Falsification: The grounding effect collapses when embeddings are randomized or image-embedding bindings are permuted, confirming that correct grounding depends on the perceptual substrate and its binding to labels.

Significance and Claims
The paper positions Lexical Consensus not as a solution to full artificial language acquisition, but as a constrained empirical scaffold for studying the boundaries of grounded lexical learning.

The primary significance is the demonstration that early lexical acquisition is constrained by perceptual coherence. Agents learn labels more reliably when taught concepts correspond to coherent regions of the perceptual space. As taught concepts cut across distant regions of that space, performance degrades. This reframes the role of the perceptual substrate: its structure is not merely a confound to be hidden, but the condition under which acquisition becomes measurable.

Furthermore, the paper claims that shared lexical agreement should not be overinterpreted as representational transformation.
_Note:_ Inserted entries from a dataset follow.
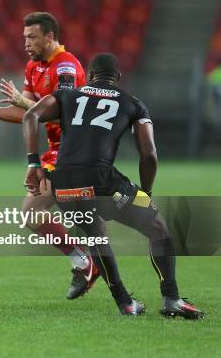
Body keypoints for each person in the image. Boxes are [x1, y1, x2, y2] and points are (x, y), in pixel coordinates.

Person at [22, 53, 204, 319]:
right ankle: (171, 299)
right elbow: (149, 153)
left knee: (97, 240)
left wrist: (33, 164)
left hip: (64, 185)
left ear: (90, 76)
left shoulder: (66, 96)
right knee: (158, 228)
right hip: (105, 182)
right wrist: (145, 193)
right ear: (118, 78)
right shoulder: (132, 104)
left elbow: (30, 115)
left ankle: (126, 303)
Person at [0, 12, 98, 299]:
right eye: (24, 37)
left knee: (37, 212)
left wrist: (25, 103)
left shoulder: (66, 67)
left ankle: (89, 263)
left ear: (50, 36)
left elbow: (63, 108)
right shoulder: (34, 67)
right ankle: (88, 262)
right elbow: (27, 113)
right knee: (37, 213)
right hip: (58, 152)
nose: (26, 43)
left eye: (32, 37)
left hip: (76, 150)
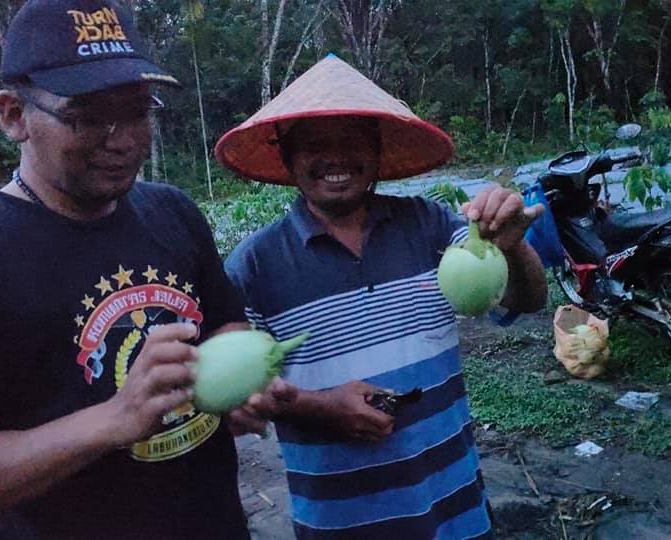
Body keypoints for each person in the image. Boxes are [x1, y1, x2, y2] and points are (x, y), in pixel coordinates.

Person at [0, 1, 292, 538]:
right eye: (87, 117)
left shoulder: (173, 214)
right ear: (13, 115)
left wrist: (243, 382)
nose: (123, 140)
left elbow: (224, 322)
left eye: (137, 111)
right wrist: (113, 420)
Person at [217, 55, 548, 539]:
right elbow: (238, 397)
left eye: (352, 140)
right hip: (341, 524)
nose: (335, 157)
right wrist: (318, 407)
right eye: (314, 144)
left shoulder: (432, 225)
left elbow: (526, 299)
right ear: (287, 157)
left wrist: (511, 246)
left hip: (456, 513)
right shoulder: (253, 267)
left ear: (376, 150)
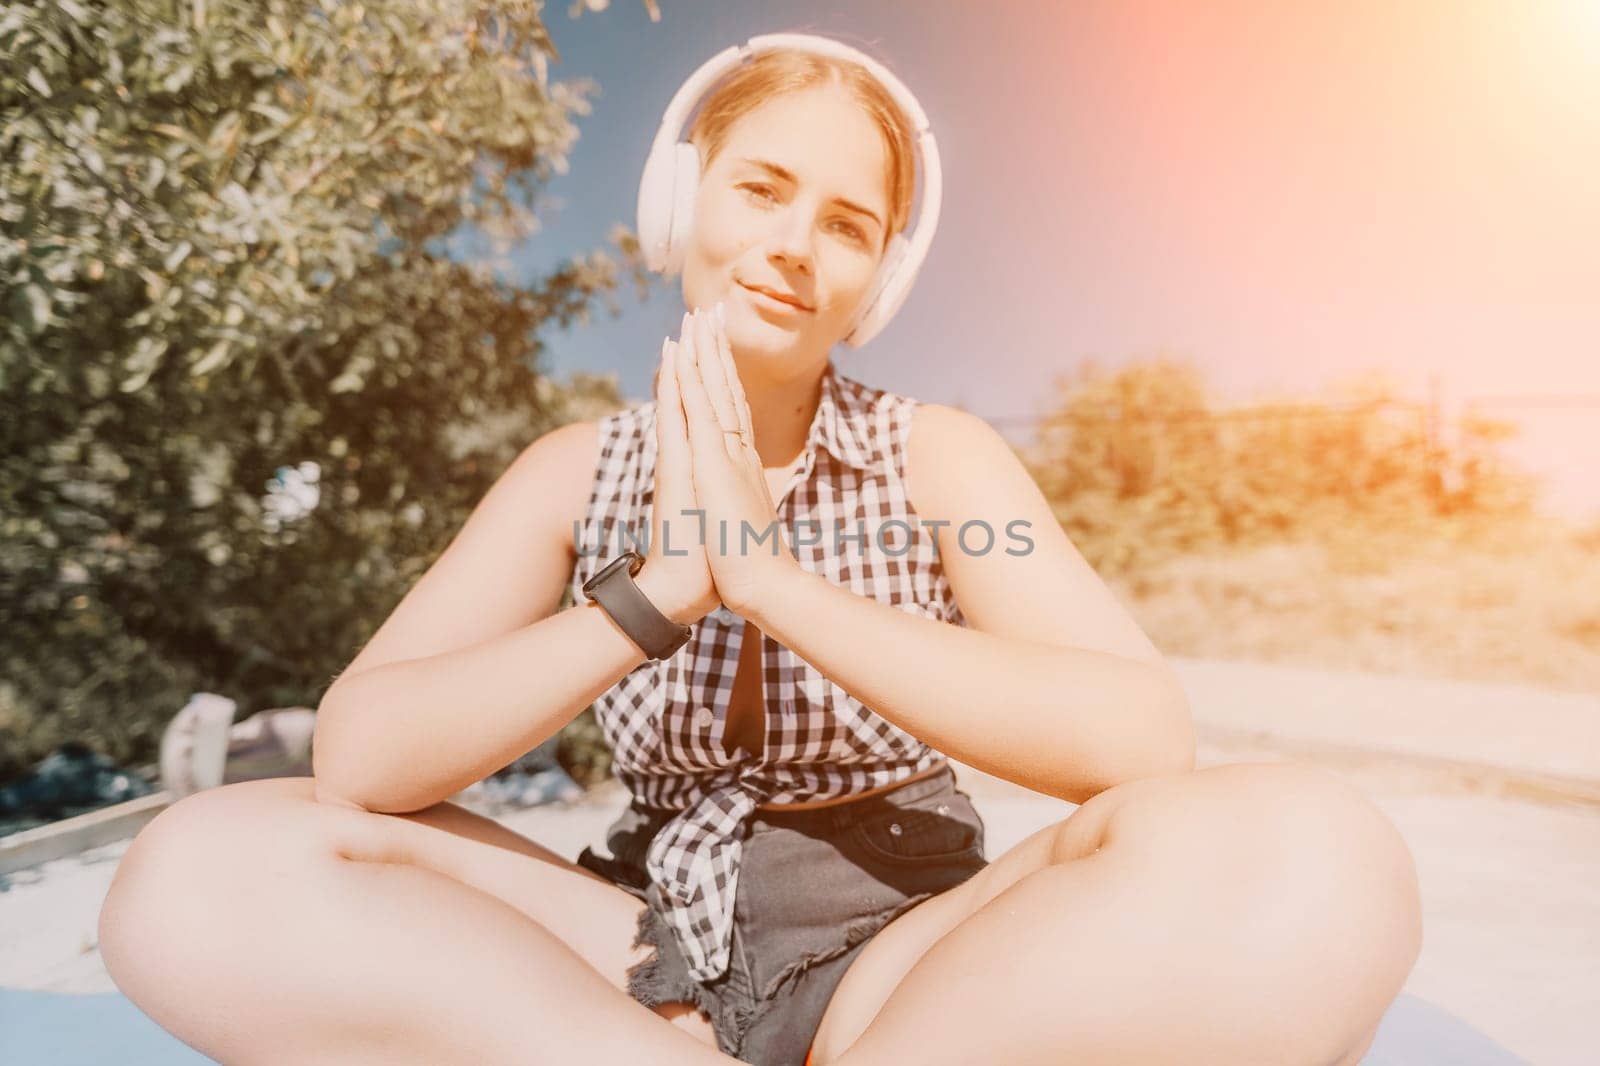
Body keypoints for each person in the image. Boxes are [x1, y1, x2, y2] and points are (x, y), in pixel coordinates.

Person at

While agents can coordinate decisions over a shared perceptual geometry, the current architecture shows that lexical feedback alone does not reorganize the underlying perceptual embeddings.

Ultimately, the work argues for a shift in AI evaluation from static performance metrics to acquisition-based tests that measure how agents acquire, retrieve, and stabilize meaning under perceptual constraints. It establishes that while agents can acquire and share lexical mappings over frozen perception, the scope of what can be learned is strictly bounded by the alignment between the taught concept and the available perceptual geometry.